UK operator ad sales venture begins trading

Weve, the UK’s mobile operator joint venture, has already begun trading with agencies booking marketing campaigns for clients ahead of a more comprehensive roll out in 2013.

Weve

The joint venture company, with EE, O2 and Vodafone as its shareholders, aims to offer mobile wallet services to brands has confirmed it is already booking campaigns targeting the O2 customer base, with EE’s due to be added by the end of 2012.

Vodafone’s customer base will soon be added to the Weve proposition meaning brands can book messaging-based campaigns, both SMS and MMS, across the three major UK operators from a single point of contact by the end of first quarter 2013.

According to a Weve spokesperson: “We are trading in the looser sense of the word but only on the O2 network at present… when the Vodafone customers are added [by the end of 1Q 2013], that’s when you can say that we’ll have officially launched.”

Both EE and O2 will be the first to offer mobile marketing opportunities via the Weve proposition due to their prior mobile marketing initiatives (Orange Shots and O2 More) which have an addressable customer base of 5m and 10m respectively, according to the latest official figures.

Although it remains unclear as to how, and just how many, customers Vodafone plans to activate as part of the Weve initiative at present, although one source quoted the joint venture as saying it had “aggressive growth plans.”

Weve received regulatory clearance from the EU in September this year following a year-long application process by EE, O2 and Vodafone. See box below for a timeline of Weve’s development.

The joint venture is now headed up by former Hearst Digital managing director and founder of MyShowcase.com Nancy Cruickshank and has since been working on technical issues such as aligning the geo-targeting capabilities of the O2 and EE offering.

Weve representatives are now briefing media planning agencies as to their commercial proposition highlighting both its mobile messaging opportunities and a “digital wallet” offering soon to follow according to several sources contacted by Marketing Week.

James Chandler, head of mobile at Mindshare, says: “The fundamentals of the offering sound good. Part of the appeal is that the geo-location part will help tie on- and offline.”

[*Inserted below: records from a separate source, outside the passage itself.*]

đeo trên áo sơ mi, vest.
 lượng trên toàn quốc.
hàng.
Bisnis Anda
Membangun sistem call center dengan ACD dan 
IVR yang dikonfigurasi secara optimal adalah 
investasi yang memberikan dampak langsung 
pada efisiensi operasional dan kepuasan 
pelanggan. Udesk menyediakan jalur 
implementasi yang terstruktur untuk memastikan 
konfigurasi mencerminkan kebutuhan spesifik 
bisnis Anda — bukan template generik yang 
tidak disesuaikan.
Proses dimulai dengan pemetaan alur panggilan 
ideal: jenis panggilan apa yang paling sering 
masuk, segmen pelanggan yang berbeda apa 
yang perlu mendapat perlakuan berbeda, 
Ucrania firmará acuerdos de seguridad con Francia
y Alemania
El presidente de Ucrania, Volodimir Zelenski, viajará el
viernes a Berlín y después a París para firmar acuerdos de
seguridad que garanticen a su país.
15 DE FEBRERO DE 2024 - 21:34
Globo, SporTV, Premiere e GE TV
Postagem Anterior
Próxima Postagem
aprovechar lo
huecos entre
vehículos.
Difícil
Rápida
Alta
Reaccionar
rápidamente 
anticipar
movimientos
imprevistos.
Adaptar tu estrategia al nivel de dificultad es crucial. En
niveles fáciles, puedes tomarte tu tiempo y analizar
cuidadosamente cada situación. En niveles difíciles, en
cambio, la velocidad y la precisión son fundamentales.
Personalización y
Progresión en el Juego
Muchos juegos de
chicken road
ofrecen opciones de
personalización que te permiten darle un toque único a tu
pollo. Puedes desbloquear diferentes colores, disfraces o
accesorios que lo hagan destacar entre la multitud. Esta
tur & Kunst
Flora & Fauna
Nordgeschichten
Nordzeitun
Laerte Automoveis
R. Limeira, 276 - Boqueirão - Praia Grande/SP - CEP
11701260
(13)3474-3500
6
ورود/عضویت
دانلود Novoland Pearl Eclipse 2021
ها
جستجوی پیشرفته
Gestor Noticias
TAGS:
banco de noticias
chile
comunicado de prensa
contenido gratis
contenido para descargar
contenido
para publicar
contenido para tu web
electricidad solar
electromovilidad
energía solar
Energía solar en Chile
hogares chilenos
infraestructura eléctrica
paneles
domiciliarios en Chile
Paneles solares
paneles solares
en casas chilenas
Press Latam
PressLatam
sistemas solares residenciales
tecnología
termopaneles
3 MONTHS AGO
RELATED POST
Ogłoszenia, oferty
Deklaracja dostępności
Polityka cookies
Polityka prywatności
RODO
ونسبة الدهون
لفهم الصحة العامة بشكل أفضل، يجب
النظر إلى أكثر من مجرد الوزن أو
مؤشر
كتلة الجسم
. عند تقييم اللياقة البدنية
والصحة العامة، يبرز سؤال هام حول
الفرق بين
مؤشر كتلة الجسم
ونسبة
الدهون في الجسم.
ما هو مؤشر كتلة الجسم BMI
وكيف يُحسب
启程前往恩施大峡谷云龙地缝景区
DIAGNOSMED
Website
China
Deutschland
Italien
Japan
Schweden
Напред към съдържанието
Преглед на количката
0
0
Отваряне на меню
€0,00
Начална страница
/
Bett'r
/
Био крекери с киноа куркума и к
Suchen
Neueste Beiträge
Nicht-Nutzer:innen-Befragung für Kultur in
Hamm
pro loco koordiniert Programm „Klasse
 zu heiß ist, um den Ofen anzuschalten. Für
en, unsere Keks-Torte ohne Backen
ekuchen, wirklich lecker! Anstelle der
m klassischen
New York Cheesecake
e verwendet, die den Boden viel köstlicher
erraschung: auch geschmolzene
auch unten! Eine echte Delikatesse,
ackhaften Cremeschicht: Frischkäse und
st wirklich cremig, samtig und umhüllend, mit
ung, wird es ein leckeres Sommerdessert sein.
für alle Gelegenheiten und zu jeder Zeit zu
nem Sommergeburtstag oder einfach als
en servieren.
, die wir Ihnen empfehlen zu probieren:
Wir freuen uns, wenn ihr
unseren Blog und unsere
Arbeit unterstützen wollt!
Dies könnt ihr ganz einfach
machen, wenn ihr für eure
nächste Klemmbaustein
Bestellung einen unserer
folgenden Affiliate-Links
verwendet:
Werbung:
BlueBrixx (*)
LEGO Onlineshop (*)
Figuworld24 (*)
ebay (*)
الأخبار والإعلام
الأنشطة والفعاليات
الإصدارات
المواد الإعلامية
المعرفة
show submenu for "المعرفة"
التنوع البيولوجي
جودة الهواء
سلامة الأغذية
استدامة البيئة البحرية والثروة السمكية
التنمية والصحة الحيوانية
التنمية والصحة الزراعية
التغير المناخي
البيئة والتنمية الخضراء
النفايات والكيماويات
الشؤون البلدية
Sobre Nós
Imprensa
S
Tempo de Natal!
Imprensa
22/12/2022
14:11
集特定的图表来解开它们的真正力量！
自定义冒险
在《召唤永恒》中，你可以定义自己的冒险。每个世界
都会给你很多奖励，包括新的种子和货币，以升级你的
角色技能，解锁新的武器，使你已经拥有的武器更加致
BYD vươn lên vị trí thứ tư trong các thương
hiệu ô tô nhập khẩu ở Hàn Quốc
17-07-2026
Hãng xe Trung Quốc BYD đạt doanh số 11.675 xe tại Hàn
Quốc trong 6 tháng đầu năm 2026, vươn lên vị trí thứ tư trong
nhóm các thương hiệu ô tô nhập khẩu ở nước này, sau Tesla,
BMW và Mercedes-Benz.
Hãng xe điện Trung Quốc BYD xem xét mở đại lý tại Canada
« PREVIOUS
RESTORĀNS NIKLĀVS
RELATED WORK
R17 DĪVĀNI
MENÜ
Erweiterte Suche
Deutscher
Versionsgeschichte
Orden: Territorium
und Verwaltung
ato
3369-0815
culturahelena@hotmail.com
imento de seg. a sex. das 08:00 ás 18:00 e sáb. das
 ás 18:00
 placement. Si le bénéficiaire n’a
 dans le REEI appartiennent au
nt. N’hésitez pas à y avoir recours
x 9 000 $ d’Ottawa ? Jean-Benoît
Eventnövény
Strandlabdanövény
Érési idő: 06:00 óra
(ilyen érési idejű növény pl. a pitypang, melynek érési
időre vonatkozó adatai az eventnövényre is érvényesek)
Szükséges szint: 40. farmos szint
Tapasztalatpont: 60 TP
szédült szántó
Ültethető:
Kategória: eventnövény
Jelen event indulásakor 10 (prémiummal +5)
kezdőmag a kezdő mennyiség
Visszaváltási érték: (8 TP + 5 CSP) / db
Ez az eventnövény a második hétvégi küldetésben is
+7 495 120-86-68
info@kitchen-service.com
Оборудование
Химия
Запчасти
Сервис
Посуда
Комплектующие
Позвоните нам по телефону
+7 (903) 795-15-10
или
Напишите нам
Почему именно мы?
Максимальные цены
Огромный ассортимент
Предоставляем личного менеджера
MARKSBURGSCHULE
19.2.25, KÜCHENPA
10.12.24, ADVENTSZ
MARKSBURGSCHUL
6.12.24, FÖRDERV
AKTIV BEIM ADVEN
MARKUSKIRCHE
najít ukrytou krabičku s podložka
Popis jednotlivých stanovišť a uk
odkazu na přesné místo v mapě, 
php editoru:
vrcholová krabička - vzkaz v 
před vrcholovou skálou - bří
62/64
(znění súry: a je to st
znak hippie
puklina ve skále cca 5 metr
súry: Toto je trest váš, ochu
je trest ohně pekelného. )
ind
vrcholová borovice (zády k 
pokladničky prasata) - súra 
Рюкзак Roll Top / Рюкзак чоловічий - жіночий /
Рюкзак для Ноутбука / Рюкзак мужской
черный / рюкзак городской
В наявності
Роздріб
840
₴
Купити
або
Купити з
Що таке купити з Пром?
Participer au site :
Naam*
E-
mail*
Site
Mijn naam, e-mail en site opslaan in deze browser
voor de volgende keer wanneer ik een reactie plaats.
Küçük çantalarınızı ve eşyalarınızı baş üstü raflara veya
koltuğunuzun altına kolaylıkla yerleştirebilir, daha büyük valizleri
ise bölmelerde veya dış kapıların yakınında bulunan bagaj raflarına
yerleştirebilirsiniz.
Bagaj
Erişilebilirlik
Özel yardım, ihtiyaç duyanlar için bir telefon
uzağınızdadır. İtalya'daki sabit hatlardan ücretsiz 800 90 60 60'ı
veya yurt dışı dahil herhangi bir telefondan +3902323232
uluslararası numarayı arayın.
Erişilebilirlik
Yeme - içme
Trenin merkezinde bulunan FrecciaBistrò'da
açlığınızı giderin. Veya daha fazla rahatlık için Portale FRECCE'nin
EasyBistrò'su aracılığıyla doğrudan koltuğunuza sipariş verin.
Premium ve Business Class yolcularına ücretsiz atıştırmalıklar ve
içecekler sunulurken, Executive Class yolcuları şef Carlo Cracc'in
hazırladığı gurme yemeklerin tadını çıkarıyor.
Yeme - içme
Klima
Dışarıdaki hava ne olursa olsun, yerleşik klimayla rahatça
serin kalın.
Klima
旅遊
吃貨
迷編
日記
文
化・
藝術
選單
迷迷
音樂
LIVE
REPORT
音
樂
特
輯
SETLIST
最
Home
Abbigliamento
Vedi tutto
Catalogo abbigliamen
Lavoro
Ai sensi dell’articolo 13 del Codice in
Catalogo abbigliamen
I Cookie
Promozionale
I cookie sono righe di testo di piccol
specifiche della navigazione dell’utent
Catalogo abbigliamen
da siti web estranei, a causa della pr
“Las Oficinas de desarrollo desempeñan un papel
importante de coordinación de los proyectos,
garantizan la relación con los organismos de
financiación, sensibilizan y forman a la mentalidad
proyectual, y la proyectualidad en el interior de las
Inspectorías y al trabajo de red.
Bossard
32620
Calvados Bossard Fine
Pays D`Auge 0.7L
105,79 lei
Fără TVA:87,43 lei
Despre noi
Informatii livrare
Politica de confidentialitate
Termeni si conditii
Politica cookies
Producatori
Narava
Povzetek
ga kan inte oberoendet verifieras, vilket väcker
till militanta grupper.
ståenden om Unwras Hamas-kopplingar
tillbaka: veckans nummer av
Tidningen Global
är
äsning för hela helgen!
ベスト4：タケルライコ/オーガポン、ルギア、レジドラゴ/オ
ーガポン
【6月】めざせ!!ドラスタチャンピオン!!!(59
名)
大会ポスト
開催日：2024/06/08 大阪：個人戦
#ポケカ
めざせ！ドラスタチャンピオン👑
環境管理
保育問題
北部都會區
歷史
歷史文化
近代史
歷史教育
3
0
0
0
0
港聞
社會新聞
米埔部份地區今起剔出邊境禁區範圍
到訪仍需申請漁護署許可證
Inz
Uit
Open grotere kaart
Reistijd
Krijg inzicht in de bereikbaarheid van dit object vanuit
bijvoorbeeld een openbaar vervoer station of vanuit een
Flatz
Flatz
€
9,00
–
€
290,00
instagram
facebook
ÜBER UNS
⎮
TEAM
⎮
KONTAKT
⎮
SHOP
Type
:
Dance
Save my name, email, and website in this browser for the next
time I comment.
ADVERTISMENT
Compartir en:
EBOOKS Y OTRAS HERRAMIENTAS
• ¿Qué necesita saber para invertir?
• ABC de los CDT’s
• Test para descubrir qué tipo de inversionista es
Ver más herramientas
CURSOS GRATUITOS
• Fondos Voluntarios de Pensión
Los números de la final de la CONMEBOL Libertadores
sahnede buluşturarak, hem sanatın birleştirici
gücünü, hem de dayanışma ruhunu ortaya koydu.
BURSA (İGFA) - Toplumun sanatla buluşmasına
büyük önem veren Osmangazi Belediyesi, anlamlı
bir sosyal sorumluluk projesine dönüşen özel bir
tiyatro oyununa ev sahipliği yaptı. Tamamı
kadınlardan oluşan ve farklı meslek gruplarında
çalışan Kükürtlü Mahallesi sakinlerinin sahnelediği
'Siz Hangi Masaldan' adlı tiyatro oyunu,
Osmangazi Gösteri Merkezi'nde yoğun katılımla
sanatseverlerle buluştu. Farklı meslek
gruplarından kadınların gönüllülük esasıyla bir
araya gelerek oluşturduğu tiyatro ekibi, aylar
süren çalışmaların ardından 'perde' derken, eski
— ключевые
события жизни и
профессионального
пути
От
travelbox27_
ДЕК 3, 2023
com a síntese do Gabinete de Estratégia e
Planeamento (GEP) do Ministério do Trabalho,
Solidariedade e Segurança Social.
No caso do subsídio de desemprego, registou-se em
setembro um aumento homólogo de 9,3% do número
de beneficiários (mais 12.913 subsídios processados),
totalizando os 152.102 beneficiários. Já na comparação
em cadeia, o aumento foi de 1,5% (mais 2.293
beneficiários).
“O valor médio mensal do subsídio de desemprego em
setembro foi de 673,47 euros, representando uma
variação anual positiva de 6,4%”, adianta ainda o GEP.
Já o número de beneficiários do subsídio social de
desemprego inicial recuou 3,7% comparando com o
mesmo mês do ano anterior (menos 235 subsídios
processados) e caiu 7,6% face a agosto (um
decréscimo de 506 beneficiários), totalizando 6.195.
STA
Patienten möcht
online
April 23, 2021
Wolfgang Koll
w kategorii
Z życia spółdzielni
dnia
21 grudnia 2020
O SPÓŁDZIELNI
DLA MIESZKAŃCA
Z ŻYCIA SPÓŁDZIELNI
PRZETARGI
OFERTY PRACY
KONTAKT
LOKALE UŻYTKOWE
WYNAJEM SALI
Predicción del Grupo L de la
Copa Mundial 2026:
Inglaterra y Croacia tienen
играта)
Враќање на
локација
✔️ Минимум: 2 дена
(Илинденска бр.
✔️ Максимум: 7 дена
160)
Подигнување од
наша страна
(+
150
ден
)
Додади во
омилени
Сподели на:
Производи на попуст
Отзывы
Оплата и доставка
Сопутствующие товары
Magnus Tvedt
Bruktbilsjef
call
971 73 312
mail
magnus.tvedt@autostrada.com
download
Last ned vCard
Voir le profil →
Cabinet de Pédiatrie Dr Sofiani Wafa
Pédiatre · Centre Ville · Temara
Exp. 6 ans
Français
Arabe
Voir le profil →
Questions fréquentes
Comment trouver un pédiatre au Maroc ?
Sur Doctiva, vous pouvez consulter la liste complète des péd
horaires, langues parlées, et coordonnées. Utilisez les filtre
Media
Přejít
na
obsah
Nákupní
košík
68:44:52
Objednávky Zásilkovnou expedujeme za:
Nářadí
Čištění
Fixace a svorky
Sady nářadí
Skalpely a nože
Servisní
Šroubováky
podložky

Although Mindshare has yet to book any campaigns for its clients, among whom include Argos, Land Rover and Unilever, on the Weve platform, Chandler adds: “We’ll have committed money to it by the end of the year.”

Meanwhile, Kimberly Armiger, an account director at mobile specialist agency Fetch, whose clients include Debenhams and eBay, says: “The key thing is the volume. O2 More had been the front-runner for messaging based SMS and produced some strong results for our clients.

“What Weve will do is open this up to the kind of people we haven’t been able to target before. For instance, Vodafone has a lot of enterprise customers and with Weve, now we’ll be able to target them.”

Weve is also to be developing mobile payments options to accommodate the roll out of its planned mobile wallet offerings although little information about this is being shared publicly according to sources.

Weve timeline

June 2011

Everything Everywhere (EE), Vodafone and Telefónica UK (O2) announce plans to create a joint venture offering mobile marketing and payments services vowing to help create standards for both services. Three, the UK’s smallest operator hits out at not being invited to participate.

September 2011

Three urges regulators to block the joint venture, popularly knows as “Project Oscar”, citing it as potentially curbing competition in the UK market after its three stakeholders apply to the European Commission (EC) for regulatory clearance.

September/October 2012

EC grants “Project Oscar” unconditional clearance and a month later the stakeholders unveil the company’s Weve brand, with Nancy Cruickshank at the helm, promising to offer marketers a “single, consolidated customer base” to run mobile marketing campaigns.

Ronan Shields

VIEWPOINT: Ronan Shields

What’s key for Weve’s offering to stand out in the mobile advertising market is to gain scale and it’s clear the shareholders have got off to a good start in its roll out of messaging-based marketing.

However, where it will struggle to differentiate itself is in the mobile display advertising market, either on the mobile web or in-app, where the likes of Apple and Google are embedded as clear market leaders.